To wit, side A wraps with “Space Rock,” the first of two inclusions on Weedsconsin to top 10 minutes long. Time well spent. A first few minutes lull the listener into hypnotic nod before the full low end weight kicks in circa 2:30 and continues to cycle through until the big slowdown into the stoner softshoe riff about a minute later, all classic swagger as the bed for the verse, echoing and largely indecipherable. They pick up speed, subtly, but ultimately make their way back to the mellower movement and use that as the launch point for a jam that consumes the rest of the song leads the way out of side A, with the 35-second “The Weedeater” following its rumbling end with a slow drum beat, sample and maybe a keyboard of some sort or guitar playing some sparse notes. There’s a hard stop before the subsequent, 15-minute “Earth Bong/Smoked/Mags Bags” arrives, but the two pieces connect just the same, and the three stages of Weedsconsin‘s sprawling exercise in instrumentalist fuckall likewise flow into each other as they inevitably would.

There are tempo shifts throughout — and maybe the coughing 10 minutes in signals a turn to “Mags Bags,” which puts the bass more forward before oozing out its central riff, more stoner than sludge if it even matters by then — but Bongzilla were right to put all this stuff into a single track and just roll it out, because by the time the drums and whatever percussion is included finishes out, they’ve well established they can do whatever the hell they want anyway and still come out on the other end red-eyed but otherwise unscathed. Slow stick-clicks later and the six-minute “Gummies” wraps with more mostly-instrumental plodding — there’s voice there, but it’s buried deep — as the band cap their first album in more than a decade and a half by getting willfully lost in the fog of their own making and inviting their listenership to do largely the same. That’s not to say they’re not following a plan throughout Weedsconsin, but the plan sounds like it was to get high and wander off, letting one heavy riff after the next lead where they will.

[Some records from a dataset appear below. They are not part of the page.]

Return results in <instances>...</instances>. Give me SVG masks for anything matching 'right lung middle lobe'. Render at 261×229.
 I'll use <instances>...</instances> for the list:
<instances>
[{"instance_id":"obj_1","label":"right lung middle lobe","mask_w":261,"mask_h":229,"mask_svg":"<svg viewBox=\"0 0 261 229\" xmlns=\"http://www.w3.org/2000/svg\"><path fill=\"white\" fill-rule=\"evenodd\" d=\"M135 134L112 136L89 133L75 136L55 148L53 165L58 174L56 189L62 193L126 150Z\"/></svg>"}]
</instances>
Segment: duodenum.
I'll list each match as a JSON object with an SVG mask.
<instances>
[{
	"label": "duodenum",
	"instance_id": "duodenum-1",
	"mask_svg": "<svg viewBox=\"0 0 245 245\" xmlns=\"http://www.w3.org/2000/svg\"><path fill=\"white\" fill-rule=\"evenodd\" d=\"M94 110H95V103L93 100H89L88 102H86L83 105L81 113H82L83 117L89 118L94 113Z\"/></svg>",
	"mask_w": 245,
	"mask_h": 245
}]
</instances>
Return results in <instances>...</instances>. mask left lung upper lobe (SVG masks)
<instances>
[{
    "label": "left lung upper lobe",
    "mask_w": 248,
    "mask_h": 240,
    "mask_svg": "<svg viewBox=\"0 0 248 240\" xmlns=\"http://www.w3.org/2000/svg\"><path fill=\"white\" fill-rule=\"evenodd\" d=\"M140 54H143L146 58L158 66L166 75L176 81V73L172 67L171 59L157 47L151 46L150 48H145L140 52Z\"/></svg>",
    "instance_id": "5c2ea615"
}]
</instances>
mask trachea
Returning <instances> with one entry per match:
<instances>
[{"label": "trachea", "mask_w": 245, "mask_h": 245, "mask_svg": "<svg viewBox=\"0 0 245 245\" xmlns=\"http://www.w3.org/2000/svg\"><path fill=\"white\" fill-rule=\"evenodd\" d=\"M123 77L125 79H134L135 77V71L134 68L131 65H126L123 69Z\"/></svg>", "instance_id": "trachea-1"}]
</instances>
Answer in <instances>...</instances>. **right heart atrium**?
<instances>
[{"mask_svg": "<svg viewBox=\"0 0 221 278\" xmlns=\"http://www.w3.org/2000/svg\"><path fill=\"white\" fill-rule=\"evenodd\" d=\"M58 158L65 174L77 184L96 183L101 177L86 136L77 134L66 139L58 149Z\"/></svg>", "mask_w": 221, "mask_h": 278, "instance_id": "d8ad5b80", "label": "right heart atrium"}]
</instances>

If you can think of a more fitting showing for Bongzilla to make than to return with a six-track album and jam out for more than half its runtime, I’d love to hear about it. The fact of the matter is Bongzilla after a quarter-century since their inception know what they’re about, and Weedsconsin is Bongzilla being Bongzilla. I don’t know what various hyperbole has been tossed the album’s way, but its central achievement is that it is Bongzilla. If you know the band, you know what they do, and this is what they do. If you’re new to the band, then consider Weedsconsin your representative start as you head deeper into their catalog. It’s not that they’re not trying anything new here, but the overarching context is so much the band’s own that it is simply inescapable. And that’s the point. You would ask no less of Bongzilla. That’s their standard, and they meet it dead-on, without flinching.